What the task asks →
Reproduce all of the material exactly as shown.

Data excerpts →
────────────────────────────────────────
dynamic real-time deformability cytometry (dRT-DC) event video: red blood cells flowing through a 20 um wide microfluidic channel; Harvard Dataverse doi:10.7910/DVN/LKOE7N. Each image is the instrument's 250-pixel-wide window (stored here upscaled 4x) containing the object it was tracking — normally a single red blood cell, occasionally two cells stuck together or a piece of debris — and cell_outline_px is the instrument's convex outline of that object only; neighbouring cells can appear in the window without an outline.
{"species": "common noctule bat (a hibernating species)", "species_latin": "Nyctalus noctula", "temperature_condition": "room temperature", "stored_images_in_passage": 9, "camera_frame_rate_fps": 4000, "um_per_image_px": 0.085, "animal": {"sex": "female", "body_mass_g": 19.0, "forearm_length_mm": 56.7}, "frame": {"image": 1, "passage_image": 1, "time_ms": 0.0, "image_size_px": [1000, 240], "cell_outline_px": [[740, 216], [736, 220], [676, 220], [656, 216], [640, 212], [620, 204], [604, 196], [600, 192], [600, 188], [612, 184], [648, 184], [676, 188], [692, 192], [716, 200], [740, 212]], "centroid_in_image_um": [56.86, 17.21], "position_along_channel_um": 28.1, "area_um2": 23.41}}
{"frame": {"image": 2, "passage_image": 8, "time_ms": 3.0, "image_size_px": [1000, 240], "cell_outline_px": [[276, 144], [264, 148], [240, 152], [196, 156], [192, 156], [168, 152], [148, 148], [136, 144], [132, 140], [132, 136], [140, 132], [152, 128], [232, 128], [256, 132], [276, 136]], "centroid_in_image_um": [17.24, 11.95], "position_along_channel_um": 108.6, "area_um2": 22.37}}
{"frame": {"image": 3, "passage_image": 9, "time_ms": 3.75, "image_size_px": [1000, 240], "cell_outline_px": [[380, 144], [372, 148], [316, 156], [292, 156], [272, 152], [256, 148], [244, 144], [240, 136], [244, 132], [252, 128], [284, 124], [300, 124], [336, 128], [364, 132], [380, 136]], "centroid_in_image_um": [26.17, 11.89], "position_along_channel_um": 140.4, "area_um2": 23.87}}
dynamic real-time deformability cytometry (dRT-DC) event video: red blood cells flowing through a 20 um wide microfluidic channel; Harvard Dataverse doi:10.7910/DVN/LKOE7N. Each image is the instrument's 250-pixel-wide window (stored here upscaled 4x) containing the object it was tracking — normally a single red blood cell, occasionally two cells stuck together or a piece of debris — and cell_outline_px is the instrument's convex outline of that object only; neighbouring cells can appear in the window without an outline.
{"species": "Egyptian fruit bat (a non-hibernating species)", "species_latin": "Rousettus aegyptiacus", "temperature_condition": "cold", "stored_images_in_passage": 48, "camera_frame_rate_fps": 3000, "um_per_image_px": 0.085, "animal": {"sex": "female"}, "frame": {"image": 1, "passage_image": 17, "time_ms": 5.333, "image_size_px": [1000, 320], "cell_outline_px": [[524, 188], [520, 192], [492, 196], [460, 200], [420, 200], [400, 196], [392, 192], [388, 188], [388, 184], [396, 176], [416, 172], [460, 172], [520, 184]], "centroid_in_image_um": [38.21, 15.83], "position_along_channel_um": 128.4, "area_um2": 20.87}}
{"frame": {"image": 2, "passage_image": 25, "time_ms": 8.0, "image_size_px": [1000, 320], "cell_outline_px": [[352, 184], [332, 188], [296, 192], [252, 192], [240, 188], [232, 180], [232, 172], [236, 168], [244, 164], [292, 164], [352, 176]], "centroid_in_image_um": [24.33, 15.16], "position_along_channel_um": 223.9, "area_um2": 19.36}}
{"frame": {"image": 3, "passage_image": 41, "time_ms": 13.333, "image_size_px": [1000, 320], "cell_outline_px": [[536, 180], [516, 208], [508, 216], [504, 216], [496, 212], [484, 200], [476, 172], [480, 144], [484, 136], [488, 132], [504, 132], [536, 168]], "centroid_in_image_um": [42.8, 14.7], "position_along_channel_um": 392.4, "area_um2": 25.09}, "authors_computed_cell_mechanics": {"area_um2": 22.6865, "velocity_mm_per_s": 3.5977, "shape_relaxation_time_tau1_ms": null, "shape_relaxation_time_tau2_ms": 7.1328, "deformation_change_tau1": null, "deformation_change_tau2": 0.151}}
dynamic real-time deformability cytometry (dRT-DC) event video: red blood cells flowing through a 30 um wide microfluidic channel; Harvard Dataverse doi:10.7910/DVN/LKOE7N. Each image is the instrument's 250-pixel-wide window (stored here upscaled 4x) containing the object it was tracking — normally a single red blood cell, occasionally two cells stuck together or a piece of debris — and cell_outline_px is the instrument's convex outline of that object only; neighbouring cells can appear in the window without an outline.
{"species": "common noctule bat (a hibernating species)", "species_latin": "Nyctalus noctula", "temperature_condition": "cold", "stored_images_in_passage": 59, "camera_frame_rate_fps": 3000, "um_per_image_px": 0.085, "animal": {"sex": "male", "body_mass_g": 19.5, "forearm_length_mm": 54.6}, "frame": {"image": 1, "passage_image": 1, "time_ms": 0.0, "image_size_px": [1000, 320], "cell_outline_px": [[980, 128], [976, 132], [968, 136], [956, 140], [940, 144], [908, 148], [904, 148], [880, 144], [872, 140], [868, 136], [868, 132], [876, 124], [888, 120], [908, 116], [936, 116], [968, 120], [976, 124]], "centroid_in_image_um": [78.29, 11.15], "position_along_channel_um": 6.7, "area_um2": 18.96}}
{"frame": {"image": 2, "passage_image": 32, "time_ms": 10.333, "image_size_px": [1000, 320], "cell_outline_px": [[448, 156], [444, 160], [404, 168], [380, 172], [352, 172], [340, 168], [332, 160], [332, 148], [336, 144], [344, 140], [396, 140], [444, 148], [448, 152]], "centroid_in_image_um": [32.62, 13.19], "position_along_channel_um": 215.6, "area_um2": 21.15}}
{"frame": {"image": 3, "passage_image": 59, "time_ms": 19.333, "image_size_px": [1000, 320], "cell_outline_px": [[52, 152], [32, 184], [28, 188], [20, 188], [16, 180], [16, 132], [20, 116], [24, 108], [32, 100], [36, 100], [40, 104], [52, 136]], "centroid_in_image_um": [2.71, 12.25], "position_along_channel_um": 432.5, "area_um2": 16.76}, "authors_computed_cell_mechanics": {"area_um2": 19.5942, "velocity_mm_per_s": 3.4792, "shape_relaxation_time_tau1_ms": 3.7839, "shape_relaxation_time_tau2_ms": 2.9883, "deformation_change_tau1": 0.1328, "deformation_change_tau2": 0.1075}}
────────────────────────────────────────
Response →
dynamic real-time deformability cytometry (dRT-DC) event video: red blood cells flowing through a 20 um wide microfluidic channel; Harvard Dataverse doi:10.7910/DVN/LKOE7N. Each image is the instrument's 250-pixel-wide window (stored here upscaled 4x) containing the object it was tracking — normally a single red blood cell, occasionally two cells stuck together or a piece of debris — and cell_outline_px is the instrument's convex outline of that object only; neighbouring cells can appear in the window without an outline.
{"species": "common noctule bat (a hibernating species)", "species_latin": "Nyctalus noctula", "temperature_condition": "room temperature", "stored_images_in_passage": 9, "camera_frame_rate_fps": 4000, "um_per_image_px": 0.085, "animal": {"sex": "female", "body_mass_g": 19.0, "forearm_length_mm": 56.7}, "frame": {"image": 1, "passage_image": 1, "time_ms": 0.0, "image_size_px": [1000, 240], "cell_outline_px": [[740, 216], [736, 220], [676, 220], [656, 216], [640, 212], [620, 204], [604, 196], [600, 192], [600, 188], [612, 184], [648, 184], [676, 188], [692, 192], [716, 200], [740, 212]], "centroid_in_image_um": [56.86, 17.21], "position_along_channel_um": 28.1, "area_um2": 23.41}}
{"frame": {"image": 2, "passage_image": 8, "time_ms": 3.0, "image_size_px": [1000, 240], "cell_outline_px": [[276, 144], [264, 148], [240, 152], [196, 156], [192, 156], [168, 152], [148, 148], [136, 144], [132, 140], [132, 136], [140, 132], [152, 128], [232, 128], [256, 132], [276, 136]], "centroid_in_image_um": [17.24, 11.95], "position_along_channel_um": 108.6, "area_um2": 22.37}}
{"frame": {"image": 3, "passage_image": 9, "time_ms": 3.75, "image_size_px": [1000, 240], "cell_outline_px": [[380, 144], [372, 148], [316, 156], [292, 156], [272, 152], [256, 148], [244, 144], [240, 136], [244, 132], [252, 128], [284, 124], [300, 124], [336, 128], [364, 132], [380, 136]], "centroid_in_image_um": [26.17, 11.89], "position_along_channel_um": 140.4, "area_um2": 23.87}}
dynamic real-time deformability cytometry (dRT-DC) event video: red blood cells flowing through a 20 um wide microfluidic channel; Harvard Dataverse doi:10.7910/DVN/LKOE7N. Each image is the instrument's 250-pixel-wide window (stored here upscaled 4x) containing the object it was tracking — normally a single red blood cell, occasionally two cells stuck together or a piece of debris — and cell_outline_px is the instrument's convex outline of that object only; neighbouring cells can appear in the window without an outline.
{"species": "Egyptian fruit bat (a non-hibernating species)", "species_latin": "Rousettus aegyptiacus", "temperature_condition": "cold", "stored_images_in_passage": 48, "camera_frame_rate_fps": 3000, "um_per_image_px": 0.085, "animal": {"sex": "female"}, "frame": {"image": 1, "passage_image": 17, "time_ms": 5.333, "image_size_px": [1000, 320], "cell_outline_px": [[524, 188], [520, 192], [492, 196], [460, 200], [420, 200], [400, 196], [392, 192], [388, 188], [388, 184], [396, 176], [416, 172], [460, 172], [520, 184]], "centroid_in_image_um": [38.21, 15.83], "position_along_channel_um": 128.4, "area_um2": 20.87}}
{"frame": {"image": 2, "passage_image": 25, "time_ms": 8.0, "image_size_px": [1000, 320], "cell_outline_px": [[352, 184], [332, 188], [296, 192], [252, 192], [240, 188], [232, 180], [232, 172], [236, 168], [244, 164], [292, 164], [352, 176]], "centroid_in_image_um": [24.33, 15.16], "position_along_channel_um": 223.9, "area_um2": 19.36}}
{"frame": {"image": 3, "passage_image": 41, "time_ms": 13.333, "image_size_px": [1000, 320], "cell_outline_px": [[536, 180], [516, 208], [508, 216], [504, 216], [496, 212], [484, 200], [476, 172], [480, 144], [484, 136], [488, 132], [504, 132], [536, 168]], "centroid_in_image_um": [42.8, 14.7], "position_along_channel_um": 392.4, "area_um2": 25.09}, "authors_computed_cell_mechanics": {"area_um2": 22.6865, "velocity_mm_per_s": 3.5977, "shape_relaxation_time_tau1_ms": null, "shape_relaxation_time_tau2_ms": 7.1328, "deformation_change_tau1": null, "deformation_change_tau2": 0.151}}
dynamic real-time deformability cytometry (dRT-DC) event video: red blood cells flowing through a 30 um wide microfluidic channel; Harvard Dataverse doi:10.7910/DVN/LKOE7N. Each image is the instrument's 250-pixel-wide window (stored here upscaled 4x) containing the object it was tracking — normally a single red blood cell, occasionally two cells stuck together or a piece of debris — and cell_outline_px is the instrument's convex outline of that object only; neighbouring cells can appear in the window without an outline.
{"species": "common noctule bat (a hibernating species)", "species_latin": "Nyctalus noctula", "temperature_condition": "cold", "stored_images_in_passage": 59, "camera_frame_rate_fps": 3000, "um_per_image_px": 0.085, "animal": {"sex": "male", "body_mass_g": 19.5, "forearm_length_mm": 54.6}, "frame": {"image": 1, "passage_image": 1, "time_ms": 0.0, "image_size_px": [1000, 320], "cell_outline_px": [[980, 128], [976, 132], [968, 136], [956, 140], [940, 144], [908, 148], [904, 148], [880, 144], [872, 140], [868, 136], [868, 132], [876, 124], [888, 120], [908, 116], [936, 116], [968, 120], [976, 124]], "centroid_in_image_um": [78.29, 11.15], "position_along_channel_um": 6.7, "area_um2": 18.96}}
{"frame": {"image": 2, "passage_image": 32, "time_ms": 10.333, "image_size_px": [1000, 320], "cell_outline_px": [[448, 156], [444, 160], [404, 168], [380, 172], [352, 172], [340, 168], [332, 160], [332, 148], [336, 144], [344, 140], [396, 140], [444, 148], [448, 152]], "centroid_in_image_um": [32.62, 13.19], "position_along_channel_um": 215.6, "area_um2": 21.15}}
{"frame": {"image": 3, "passage_image": 59, "time_ms": 19.333, "image_size_px": [1000, 320], "cell_outline_px": [[52, 152], [32, 184], [28, 188], [20, 188], [16, 180], [16, 132], [20, 116], [24, 108], [32, 100], [36, 100], [40, 104], [52, 136]], "centroid_in_image_um": [2.71, 12.25], "position_along_channel_um": 432.5, "area_um2": 16.76}, "authors_computed_cell_mechanics": {"area_um2": 19.5942, "velocity_mm_per_s": 3.4792, "shape_relaxation_time_tau1_ms": 3.7839, "shape_relaxation_time_tau2_ms": 2.9883, "deformation_change_tau1": 0.1328, "deformation_change_tau2": 0.1075}}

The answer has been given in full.